Recently, a guest speaker at our Engineering Colloquium — a weekly institution at Greenplum — presented an elaborate scheme to improve the performance of a general purpose query processor. In short, the approach consisted of a couple of interesting although not necessarily fundamentally new ideas. At some point in the presentation our guest showed a comparison of his method with a well-known commercial database system using TPC-H’s Q1 and Q6. And, you guessed it, the difference in query performance was marked!
A number of members of the audience later mentioned they found the comparison discredited the actual research rather than underlined its value. What had happened? Did the presenter not know the difference between a database system and a C program? Or, if his numbers are so convincing why did he not get through to folks who, of all people, should be able to assess the benefits of his system quite accurately? Worse still, this is not the first time this sort of thing happened and, from discussions with colleagues in the industry I take it, it is not specific to this audience either.
The answer is as simple as profound: the two sides had an utterly different understanding of what a database system is and how to characterize it. So, let’s take this as a starting point and ask the obvious and ultimately fundamental question: What is a database system, really? And no, this is no trick question. Come to think of it, it is actually a pretty good starting point for our journey.
So, let’s see. Depending on your profession, your experience with databases or your research interests, you will probably enumerate a larger number of theoretical concepts and describe a database system as the sum of these — from ACID to WAL, from query languages to query execution, and so on. Not far from the truth. But when taking into account the way database systems are being used, the type of problems users try to solve, and considering economic aspects IT is typically subject to I would like to propose a much broader definition:
A database system is a cost-effective compromise between otherwise conflicting requirements.
The vagueness in this definition is intended. In particular, the costs as well as the requirements are an expression of the context in which the system is to be applied and what’s important to the users in a given application scenario.
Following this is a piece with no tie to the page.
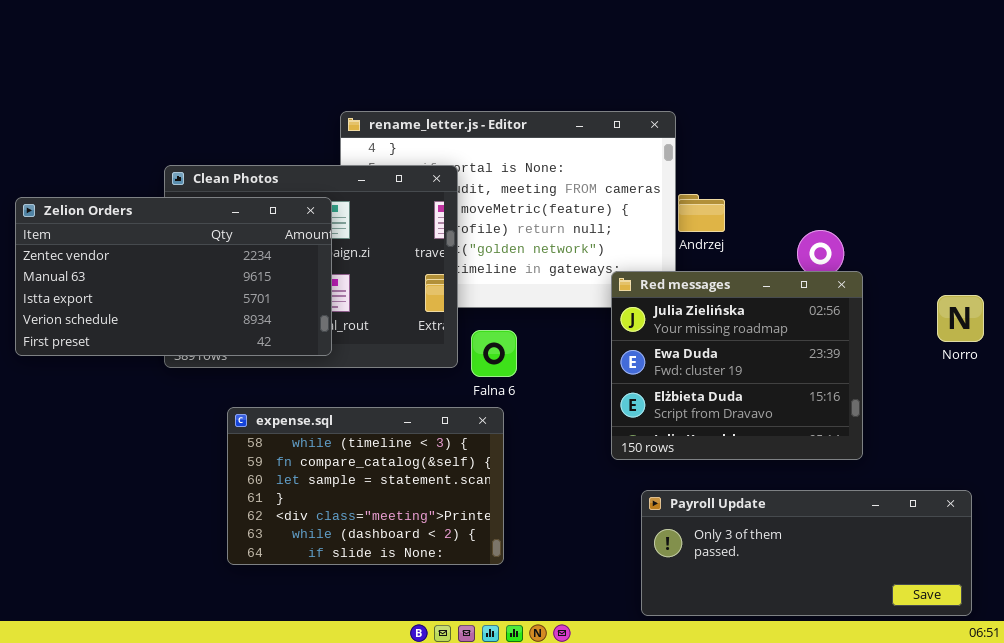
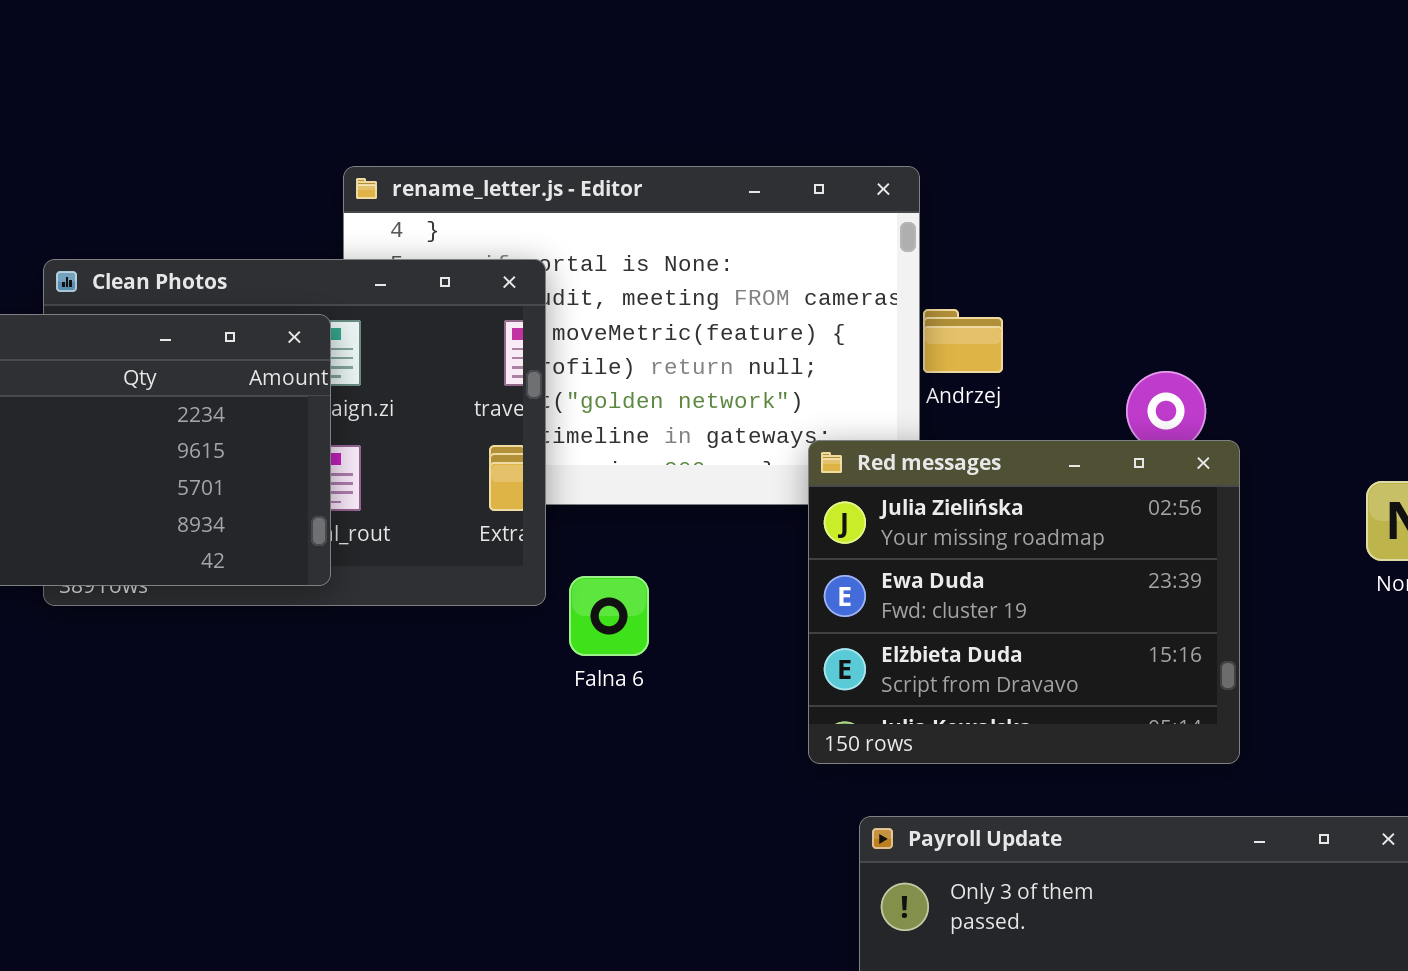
Falna 6: [471,330,517,377] -> [569,576,649,656], moved
expense.sql: [227,407,504,565] -> none, closed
General purpose database systems attempt to be an average for a very large number of scenarios and customers, specialized ones have the luxury of ignoring certain use cases and focus on what its implementers believed are the more interesting ones — either because they are more fun to work on, there is more money to be made, or as the case may be, because of both. With growing popularity and an ever increasing user base the number of conflicting requirements that need to be reconciled typically increases and leads to less and less optimal compromises. Pretty much all commercial database systems are testament to this evolution; like it or not.
Back to the beginning of our story. Our visitor’s mistake was primarily to consider performance the only requirement for a query executor. More specifically, considering only a subset of queries (hash joins are generally considered more fun to implement than sort-merge), special characteristics of data sets (“everything fits in memory”), etc.
More importantly, our mistake — and by us I mean researchers in the industry — is that we fail to articulate many of the intricate and less obvious requirements and their interplay appropriately and why it should be an exciting challenge to solve these not in isolation but in combination with other requirements. After all, it is the hard problems that we love to work on. So, let’s get the word out.